M
mpernot
Guest
I maintain that you don’t know what the Catholic Church teaches because your understanding of the Catholic Church as you have described it is contrary to Catholic teaching. Your arguments against Marian doctrines are an example of this: not because your arguments differ from Catholic teaching, but because your characterization of the Catholic teaching on these doctrines differs from Catholic teaching on them.I know very well what the Catholic church teaches. I was a cradle Catholic for over three decades. I wasn’t a tongue in cheek Catholic. I practiced Catholicism devoutly at least for 15 years. I know what your church teaches.
I have no business conjecturing on your level of devoutness when you were a Catholic. That being said, the number of years you were a practicing Catholic is irrelevant and doesn’t give you any more authority in this discussion than the fact that I am currently a practicing Catholic. I’ve been told many times by people that I must believe their reasons that the Catholic Church is wrong because they used to be Catholic, and every time it doesn’t make sense. Experience alone does not equate to understanding.

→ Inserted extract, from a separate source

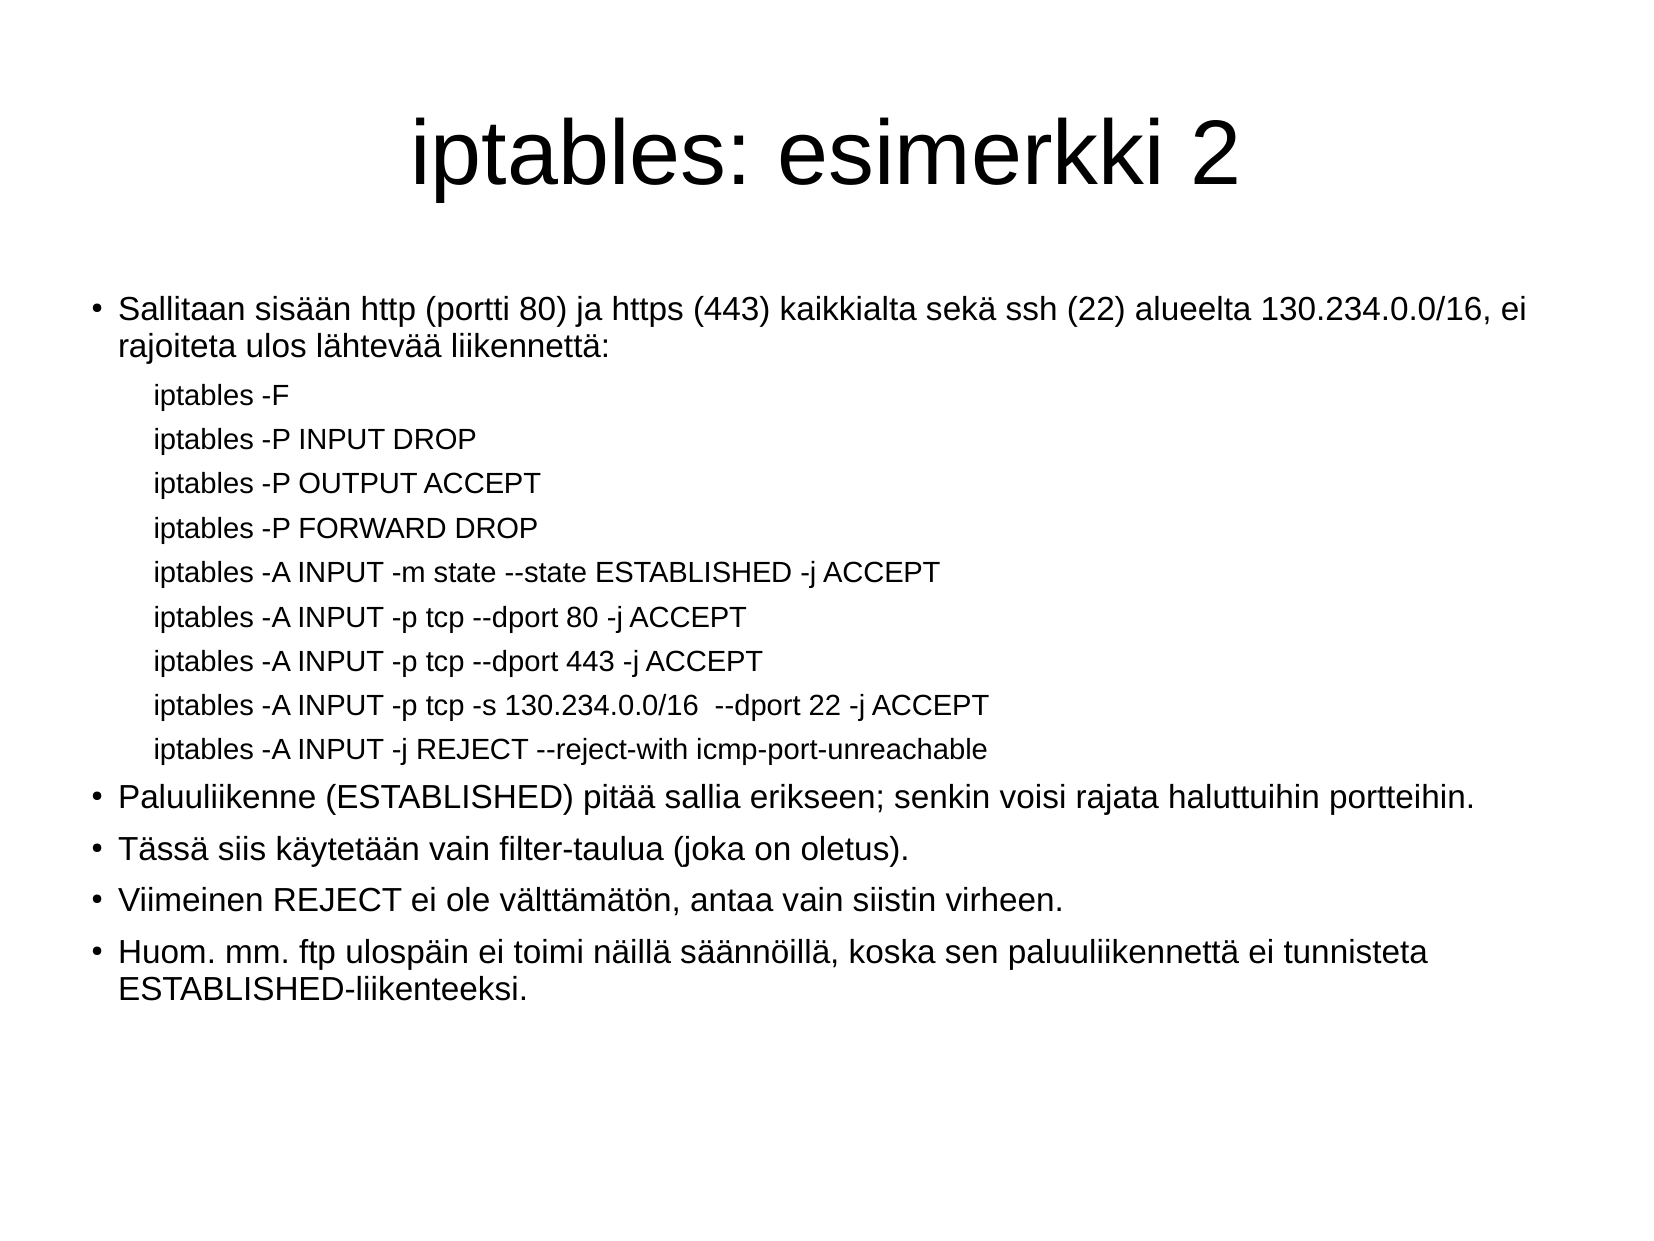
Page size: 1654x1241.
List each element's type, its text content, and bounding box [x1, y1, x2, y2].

title iptables: esimerkki 2 [82, 49, 1571, 257]
list Sallitaan sisään http (portti 80) ja https (443) kaikkialta sekä ssh (22) alueelta 130.234.0.0/16, ei rajoiteta ulos lähtevää liikennettä: iptables -F iptables -P INPUT DROP iptables -P OUTPUT ACCEPT iptables -P FORWARD DROP iptables -A INPUT -m state --state ESTABLISHED -j ACCEPT iptables -A INPUT -p tcp --dport 80 -j ACCEPT iptables -A INPUT -p tcp --dport 443 -j ACCEPT iptables -A INPUT -p tcp -s 130.234.0.0/16 --dport 22 -j ACCEPT iptables -A INPUT -j REJECT --reject-with icmp-port-unreachable Paluuliikenne (ESTABLISHED) pitää sallia erikseen; senkin voisi rajata haluttuihin portteihin. Tässä siis käytetään vain filter-taulua (joka on oletus). Viimeinen REJECT ei ole välttämätön, antaa vain siistin virheen. Huom. mm. ftp ulospäin ei toimi näillä säännöillä, koska sen paluuliikennettä ei tunnisteta ESTABLISHED-liikenteeksi. [82, 290, 1571, 1010]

I know that there are many reasons Catholics leave the faith, and none of them are due to a failure of the faith. I personally never left the Catholic Church, but I spent my teenage years “going through the motions” and being content with about a 2nd grade understanding of the Church and God. If someone hit me over the head with your arguments when I was 18, I would have had no answer and possibly been pulled from the church. It would have been my own fault too, for not making the learning of my faith a high enough priority in my life. I know this isn’t the only way that people leave the church; I don’t know of I’m of your same generation of catechesis, so my generation may have different issues. Better teaching is definitely necessary, but the teachings themselves don’t need to change; indeed, they must not.
It is not my opinion that your characterizations of the Catholic Church are contrary to Catholic teaching; this is fact, verifiable to you and anyone else by looking them up in the Catechism. When I part ways with the Magisterium, then you can tell me that it is my opinion which is up for discussion. So I stand by my statement, unaltered: disagree with what the Catholic Church actually teaches, not what you think she does.You may disagree with what I have to say regarding what I learned being Catholic but remember, that’s your opinion and you’re opinion only.
I admire and share your zeal for truth, but I don’t appreciate your mischaracterizations of the Catholic faith.